Crystalloid Resuscitation in Shock
Use crystalloids as your first-line fluid for resuscitation in shock, starting with an initial bolus of 30 mL/kg, and strongly consider balanced crystalloids (Ringer's Lactate or Plasmalyte) over normal saline to reduce kidney injury and mortality risk. 1
Initial Resuscitation Protocol
Volume and Rate
- Begin with 30 mL/kg of crystalloids as your initial fluid challenge in patients with shock and suspected hypovolemia 1
- For a 70 kg patient, this equals approximately 2 liters
- Administer rapidly, though some patients may require even faster administration and greater volumes
- Continue fluid challenges as long as hemodynamic parameters continue to improve (rising blood pressure, decreasing heart rate, improving pulse pressure variation, or stroke volume variation) 1
Type of Crystalloid: Balanced vs. Saline
Prefer balanced crystalloids (Ringer's Lactate or Plasmalyte) over 0.9% normal saline for the following reasons:
- The 2016 Surviving Sepsis Campaign guidelines suggest using either balanced crystalloids or saline, but acknowledge this is a weak recommendation with low-quality evidence 1
- However, more recent 2022 French guidelines recommend balanced crystalloids over saline specifically to reduce mortality and adverse renal events 2
- The SMART study (15,802 ICU patients) demonstrated reduced major adverse kidney events with balanced solutions 2
- This benefit becomes particularly important when large volumes are needed, as shock resuscitation often requires 5-10 liters in the first 24 hours 2
Critical Caveats by Shock Type
Hemorrhagic Shock:
- Exercise restraint with crystalloid volumes—administration of ≥2 liters is independently associated with increased mortality 3
- In trauma patients with hemorrhagic shock, minimize crystalloid use and transition to blood products early (damage control resuscitation) 4
- The paradigm has shifted from liberal crystalloid use to restrictive strategies with early plasma transfusion 4
Cardiogenic Shock After Cardiac Arrest:
- In patients with out-of-hospital cardiac arrest and severe lactic acidosis (lactate >7.4 mmol/L), normal saline may paradoxically have better outcomes than balanced crystalloids 5
- This is a notable exception to the general preference for balanced solutions
Septic Shock:
- Balanced crystalloids or saline are both acceptable initial choices 1
- The 30 mL/kg bolus recommendation is strongest for septic shock 1
When to Add Albumin
Consider adding albumin only when patients require substantial amounts of crystalloids (typically >4-5 liters), though this is a weak recommendation 1. The evidence shows:
- No mortality benefit in most shock states 2
- Increased mortality in traumatic brain injury patients 6
- Albumin is significantly more expensive than crystalloids 2
- The volume expansion capacity of colloids is only 1.5 times that of crystalloids, which doesn't translate to improved outcomes 2
What to Avoid
Never use hydroxyethyl starches (HES) for shock resuscitation—this is a strong recommendation with high-quality evidence 1:
- Associated with increased renal failure requiring dialysis 2
- Causes coagulopathy and increased bleeding 2
- Higher transfusion requirements in ICU patients 2
Avoid gelatins—crystalloids are preferred over gelatin-based colloids 1
Transition to Vasopressors
Once you've administered initial crystalloid resuscitation:
- Start norepinephrine if MAP remains <65 mmHg despite adequate fluid resuscitation 1
- Don't delay vasopressors waiting for more fluid if the patient remains hypotensive after initial boluses
- Target MAP of 65 mmHg initially 1
Common Pitfalls
Over-resuscitation with crystalloids in hemorrhagic shock: The evidence clearly shows ≥2 liters increases mortality in trauma 3. Get blood products early instead.

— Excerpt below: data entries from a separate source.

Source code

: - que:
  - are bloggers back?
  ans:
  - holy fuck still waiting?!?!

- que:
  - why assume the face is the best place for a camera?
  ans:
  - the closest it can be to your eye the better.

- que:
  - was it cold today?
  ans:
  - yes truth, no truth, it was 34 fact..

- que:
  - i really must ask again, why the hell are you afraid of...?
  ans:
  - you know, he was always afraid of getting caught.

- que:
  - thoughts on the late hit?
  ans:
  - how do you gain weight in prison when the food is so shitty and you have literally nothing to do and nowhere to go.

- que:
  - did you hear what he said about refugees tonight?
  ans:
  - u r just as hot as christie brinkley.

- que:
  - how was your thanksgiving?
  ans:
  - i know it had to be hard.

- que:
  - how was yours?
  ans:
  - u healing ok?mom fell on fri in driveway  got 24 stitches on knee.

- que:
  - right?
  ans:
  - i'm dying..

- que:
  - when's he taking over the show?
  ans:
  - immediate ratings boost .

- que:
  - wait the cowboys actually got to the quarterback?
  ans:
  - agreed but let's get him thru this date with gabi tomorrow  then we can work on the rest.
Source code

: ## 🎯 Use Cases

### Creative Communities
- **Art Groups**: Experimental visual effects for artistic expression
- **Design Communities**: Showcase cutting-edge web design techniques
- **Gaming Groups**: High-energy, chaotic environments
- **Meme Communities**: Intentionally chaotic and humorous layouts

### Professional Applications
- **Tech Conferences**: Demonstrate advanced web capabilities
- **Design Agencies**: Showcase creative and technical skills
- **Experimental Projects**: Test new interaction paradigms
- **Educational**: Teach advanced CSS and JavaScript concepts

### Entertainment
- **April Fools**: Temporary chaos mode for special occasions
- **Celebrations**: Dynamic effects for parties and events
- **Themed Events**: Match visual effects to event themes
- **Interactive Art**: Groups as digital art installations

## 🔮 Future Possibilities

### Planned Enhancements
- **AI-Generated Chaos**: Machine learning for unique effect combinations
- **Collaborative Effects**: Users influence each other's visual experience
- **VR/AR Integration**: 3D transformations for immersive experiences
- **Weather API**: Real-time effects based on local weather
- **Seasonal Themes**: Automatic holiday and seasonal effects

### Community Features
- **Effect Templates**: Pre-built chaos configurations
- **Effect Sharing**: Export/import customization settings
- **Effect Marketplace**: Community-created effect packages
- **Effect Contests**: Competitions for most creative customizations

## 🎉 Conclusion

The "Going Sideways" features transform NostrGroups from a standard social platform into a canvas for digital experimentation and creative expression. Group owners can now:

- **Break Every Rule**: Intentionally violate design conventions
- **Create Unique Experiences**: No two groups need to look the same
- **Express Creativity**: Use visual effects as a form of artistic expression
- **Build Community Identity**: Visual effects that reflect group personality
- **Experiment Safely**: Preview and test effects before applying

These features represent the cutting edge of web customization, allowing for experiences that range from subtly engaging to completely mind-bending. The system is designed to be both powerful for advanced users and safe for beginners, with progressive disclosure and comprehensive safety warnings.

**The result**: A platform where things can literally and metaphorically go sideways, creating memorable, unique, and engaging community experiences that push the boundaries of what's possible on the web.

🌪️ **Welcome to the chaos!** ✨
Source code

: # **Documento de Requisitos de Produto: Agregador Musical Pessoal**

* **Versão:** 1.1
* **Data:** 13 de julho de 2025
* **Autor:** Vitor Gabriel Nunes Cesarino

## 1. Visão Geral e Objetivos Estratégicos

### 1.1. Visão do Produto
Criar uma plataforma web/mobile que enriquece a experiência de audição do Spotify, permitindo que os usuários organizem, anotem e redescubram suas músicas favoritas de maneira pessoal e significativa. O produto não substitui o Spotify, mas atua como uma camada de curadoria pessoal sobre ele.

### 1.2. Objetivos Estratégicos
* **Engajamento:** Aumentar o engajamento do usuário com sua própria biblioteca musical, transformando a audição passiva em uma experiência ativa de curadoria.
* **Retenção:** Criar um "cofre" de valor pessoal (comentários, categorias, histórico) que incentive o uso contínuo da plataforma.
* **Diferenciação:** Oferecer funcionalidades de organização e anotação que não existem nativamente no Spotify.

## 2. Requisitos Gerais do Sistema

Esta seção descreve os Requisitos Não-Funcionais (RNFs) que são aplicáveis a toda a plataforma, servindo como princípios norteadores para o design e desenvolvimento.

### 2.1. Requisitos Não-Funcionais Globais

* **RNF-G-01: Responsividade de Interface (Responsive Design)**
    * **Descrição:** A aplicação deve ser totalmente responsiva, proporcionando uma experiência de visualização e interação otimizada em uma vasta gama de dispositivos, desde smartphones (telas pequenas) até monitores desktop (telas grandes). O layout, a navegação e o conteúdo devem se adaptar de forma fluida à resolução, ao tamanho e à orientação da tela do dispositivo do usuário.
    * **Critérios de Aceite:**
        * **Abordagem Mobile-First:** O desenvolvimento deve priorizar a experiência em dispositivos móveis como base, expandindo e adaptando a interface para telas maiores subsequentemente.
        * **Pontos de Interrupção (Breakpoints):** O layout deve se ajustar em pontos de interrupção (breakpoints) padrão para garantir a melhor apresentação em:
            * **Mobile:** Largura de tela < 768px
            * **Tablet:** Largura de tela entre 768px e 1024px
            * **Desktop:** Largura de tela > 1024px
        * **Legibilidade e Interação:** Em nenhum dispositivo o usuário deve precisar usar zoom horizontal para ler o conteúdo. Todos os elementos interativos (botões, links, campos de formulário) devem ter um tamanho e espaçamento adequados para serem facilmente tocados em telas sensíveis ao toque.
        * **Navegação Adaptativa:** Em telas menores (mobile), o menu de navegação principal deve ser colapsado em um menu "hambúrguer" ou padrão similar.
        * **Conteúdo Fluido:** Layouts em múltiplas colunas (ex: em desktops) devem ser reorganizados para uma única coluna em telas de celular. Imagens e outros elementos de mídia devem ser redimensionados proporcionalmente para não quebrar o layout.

Using normal saline exclusively in high-volume resuscitation: When you anticipate needing >2-3 liters, switch to balanced crystalloids to prevent hyperchloremic metabolic acidosis and acute kidney injury 2.
Delaying vasopressors: If hemodynamic improvement plateaus after 2-3 liters in septic shock, start norepinephrine rather than continuing to push more fluid 1.
Using albumin routinely: Reserve it only for patients requiring massive crystalloid volumes (>4-5 liters), as there's no mortality benefit and significant cost 2, 6.